The issue is compounded by the weakness of the Egyptian authorities in relations with foreign embassies and consulates, which move with remarkable rapidity and boldness, sometimes in defiance of the laws of the country that hosts them, to look after their citizens. This is no place to digress about the history of foreign influence in Egypt, our need for tourism and foreign aid or the excessive indulgence we have shown for diplomatic transgressions: one only need look to the case of Hind Al-Fasi, or the treatment Egyptian visa applicants receive at the doorsteps of embassies. The father of the two children had no hope that the authorities would support them; nor did he grasp the legal and international matters at stake. This is why he sought to solve his problem alone, according to his (limited) understanding of the affair.
The security forces in Luxor may have been cautious in dealing with the abductor; their counterparts in Giza were far more reckless, firing at the thief or pickpocket who attacked the Japanese tourist at the Pyramids.

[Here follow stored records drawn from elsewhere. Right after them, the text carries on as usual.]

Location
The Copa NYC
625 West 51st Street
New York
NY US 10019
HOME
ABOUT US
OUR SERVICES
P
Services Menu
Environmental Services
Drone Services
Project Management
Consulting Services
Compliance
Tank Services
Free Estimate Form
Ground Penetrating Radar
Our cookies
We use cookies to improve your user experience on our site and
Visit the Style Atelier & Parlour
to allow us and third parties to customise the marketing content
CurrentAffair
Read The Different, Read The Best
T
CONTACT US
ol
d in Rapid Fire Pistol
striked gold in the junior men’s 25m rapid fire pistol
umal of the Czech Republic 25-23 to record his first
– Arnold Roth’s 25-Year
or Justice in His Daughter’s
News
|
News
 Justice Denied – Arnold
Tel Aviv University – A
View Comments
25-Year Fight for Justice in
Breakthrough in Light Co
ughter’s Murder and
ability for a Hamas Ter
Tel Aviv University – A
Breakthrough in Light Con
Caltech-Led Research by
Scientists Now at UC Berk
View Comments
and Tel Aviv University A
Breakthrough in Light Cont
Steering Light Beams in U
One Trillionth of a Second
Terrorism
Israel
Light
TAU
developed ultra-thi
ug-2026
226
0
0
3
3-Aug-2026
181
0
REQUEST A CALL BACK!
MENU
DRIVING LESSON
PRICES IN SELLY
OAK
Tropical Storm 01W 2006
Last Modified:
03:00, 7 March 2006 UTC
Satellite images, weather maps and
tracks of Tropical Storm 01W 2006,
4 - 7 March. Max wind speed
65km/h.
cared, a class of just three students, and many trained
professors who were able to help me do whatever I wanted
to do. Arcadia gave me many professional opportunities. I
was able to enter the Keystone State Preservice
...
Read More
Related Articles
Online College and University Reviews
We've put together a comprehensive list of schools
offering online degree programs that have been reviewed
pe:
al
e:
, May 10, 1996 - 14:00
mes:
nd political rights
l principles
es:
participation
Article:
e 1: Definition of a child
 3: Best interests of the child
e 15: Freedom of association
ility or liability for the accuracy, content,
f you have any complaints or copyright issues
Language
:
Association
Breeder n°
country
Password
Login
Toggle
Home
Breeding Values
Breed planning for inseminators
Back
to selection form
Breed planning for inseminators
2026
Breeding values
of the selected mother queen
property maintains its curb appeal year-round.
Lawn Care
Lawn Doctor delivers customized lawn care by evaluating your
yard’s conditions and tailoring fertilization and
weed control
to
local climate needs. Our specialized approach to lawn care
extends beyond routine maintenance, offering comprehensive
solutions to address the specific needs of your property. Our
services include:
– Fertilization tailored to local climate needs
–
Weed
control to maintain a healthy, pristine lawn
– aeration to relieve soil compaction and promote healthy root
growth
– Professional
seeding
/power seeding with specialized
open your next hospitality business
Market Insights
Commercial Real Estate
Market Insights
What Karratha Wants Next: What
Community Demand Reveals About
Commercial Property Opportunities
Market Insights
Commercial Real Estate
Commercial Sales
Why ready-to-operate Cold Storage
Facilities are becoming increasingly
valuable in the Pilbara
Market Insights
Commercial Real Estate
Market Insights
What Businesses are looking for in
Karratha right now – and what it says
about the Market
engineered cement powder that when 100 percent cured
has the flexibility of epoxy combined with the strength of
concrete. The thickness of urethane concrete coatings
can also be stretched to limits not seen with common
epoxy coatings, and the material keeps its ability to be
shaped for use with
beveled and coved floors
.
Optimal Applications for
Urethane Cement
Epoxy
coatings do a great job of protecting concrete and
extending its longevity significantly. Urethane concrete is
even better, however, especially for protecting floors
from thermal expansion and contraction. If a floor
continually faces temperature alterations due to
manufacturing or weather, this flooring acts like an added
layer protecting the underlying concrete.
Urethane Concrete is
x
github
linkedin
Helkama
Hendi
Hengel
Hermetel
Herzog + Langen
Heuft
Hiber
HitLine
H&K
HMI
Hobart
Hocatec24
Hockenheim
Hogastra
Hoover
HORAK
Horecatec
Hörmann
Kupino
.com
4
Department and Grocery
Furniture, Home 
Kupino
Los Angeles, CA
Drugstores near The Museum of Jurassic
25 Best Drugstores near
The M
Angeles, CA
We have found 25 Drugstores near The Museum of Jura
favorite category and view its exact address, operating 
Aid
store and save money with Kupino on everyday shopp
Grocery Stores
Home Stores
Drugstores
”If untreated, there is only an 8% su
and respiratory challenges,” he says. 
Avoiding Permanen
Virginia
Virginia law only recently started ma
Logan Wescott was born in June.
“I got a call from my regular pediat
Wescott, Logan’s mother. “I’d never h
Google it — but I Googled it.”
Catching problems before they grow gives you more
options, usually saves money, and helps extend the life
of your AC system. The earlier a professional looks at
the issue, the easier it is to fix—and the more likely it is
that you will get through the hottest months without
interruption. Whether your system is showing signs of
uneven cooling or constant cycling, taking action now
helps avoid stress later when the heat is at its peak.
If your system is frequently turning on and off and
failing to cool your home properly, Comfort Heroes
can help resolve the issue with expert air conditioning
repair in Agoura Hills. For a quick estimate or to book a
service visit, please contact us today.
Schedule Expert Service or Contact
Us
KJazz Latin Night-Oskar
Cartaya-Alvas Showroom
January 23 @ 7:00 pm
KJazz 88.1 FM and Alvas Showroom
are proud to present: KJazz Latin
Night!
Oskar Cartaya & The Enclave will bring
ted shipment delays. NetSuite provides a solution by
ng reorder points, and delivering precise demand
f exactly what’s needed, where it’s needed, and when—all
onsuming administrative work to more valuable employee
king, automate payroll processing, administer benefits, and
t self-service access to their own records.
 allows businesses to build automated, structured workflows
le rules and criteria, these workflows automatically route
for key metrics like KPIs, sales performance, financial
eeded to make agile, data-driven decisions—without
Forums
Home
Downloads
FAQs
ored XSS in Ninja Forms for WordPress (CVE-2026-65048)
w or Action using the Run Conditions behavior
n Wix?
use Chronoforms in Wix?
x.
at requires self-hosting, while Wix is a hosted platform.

Closing off the area was an even worse move, one guaranteed to scare away tourists. The police must learn to be more cautious about using violence. They must devise a way of guarding tourist sites without making their presence so frighteningly and needlessly obtrusive. If tourist companies scrutinised and trained their staff properly, many problems could be avoided easily.
The Egyptian father who abducted the German tourists is ultimately a victim, not the culprit. He is a victim of general ignorance and naive, misplaced emotions -- about cultures that lack complications but protect citizens' rights, and about women's status in Eastern societies.